----- Material for this exercise -----
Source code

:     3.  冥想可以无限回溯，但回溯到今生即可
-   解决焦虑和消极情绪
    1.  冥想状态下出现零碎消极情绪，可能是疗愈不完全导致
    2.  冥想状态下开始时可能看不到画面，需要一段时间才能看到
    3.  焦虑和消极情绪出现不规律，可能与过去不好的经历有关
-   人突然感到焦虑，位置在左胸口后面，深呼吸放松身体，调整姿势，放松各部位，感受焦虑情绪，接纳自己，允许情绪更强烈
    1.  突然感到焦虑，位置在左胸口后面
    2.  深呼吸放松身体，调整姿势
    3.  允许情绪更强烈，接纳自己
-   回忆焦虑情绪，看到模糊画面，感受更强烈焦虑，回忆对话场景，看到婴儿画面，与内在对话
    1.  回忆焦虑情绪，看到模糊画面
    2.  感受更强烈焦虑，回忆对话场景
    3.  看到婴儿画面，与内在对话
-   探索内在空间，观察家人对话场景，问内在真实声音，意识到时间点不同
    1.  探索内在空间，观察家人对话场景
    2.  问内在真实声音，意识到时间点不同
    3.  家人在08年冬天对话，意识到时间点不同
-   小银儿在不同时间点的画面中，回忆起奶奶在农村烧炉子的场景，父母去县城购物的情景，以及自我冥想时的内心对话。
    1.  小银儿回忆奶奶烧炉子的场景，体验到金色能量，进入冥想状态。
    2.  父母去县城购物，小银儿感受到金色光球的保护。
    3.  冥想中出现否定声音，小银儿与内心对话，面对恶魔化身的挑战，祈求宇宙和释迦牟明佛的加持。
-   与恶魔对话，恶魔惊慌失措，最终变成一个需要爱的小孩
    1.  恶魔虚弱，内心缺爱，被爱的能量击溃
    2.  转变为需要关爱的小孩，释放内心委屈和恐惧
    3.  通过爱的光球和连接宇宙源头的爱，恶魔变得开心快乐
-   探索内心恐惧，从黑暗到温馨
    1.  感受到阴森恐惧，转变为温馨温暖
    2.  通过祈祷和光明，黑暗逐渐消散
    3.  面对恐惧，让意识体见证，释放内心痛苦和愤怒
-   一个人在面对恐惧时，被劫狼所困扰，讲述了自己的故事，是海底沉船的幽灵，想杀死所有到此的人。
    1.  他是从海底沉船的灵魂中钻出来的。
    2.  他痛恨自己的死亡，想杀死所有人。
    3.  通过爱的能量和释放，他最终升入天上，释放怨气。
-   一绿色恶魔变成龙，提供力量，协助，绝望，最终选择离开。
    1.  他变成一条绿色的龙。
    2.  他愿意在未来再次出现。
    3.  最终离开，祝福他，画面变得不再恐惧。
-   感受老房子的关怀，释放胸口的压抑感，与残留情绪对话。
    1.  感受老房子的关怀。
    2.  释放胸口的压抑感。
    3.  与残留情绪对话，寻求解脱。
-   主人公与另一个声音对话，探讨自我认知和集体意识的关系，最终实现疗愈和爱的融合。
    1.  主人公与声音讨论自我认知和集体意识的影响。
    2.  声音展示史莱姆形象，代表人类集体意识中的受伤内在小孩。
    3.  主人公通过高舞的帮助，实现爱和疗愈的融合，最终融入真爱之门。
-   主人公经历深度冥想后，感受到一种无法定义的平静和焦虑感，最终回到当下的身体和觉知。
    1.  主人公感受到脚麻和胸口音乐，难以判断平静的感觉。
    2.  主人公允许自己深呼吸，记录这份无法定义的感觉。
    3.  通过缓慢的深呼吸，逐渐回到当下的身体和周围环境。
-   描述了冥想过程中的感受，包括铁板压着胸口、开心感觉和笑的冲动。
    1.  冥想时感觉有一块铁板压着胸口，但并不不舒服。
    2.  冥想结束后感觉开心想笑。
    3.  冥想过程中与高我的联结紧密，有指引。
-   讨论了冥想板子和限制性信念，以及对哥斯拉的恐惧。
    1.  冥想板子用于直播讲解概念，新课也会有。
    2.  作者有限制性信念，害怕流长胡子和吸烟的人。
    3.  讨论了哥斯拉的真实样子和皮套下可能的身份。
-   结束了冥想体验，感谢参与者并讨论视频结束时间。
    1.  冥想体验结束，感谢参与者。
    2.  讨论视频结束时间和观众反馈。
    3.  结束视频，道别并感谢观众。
-----
Pick out each line in the records above that contains the string "允许情绪更强烈" and copy those lines.

-   人突然感到焦虑，位置在左胸口后面，深呼吸放松身体，调整姿势，放松各部位，感受焦虑情绪，接纳自己，允许情绪更强烈
    3.  允许情绪更强烈，接纳自己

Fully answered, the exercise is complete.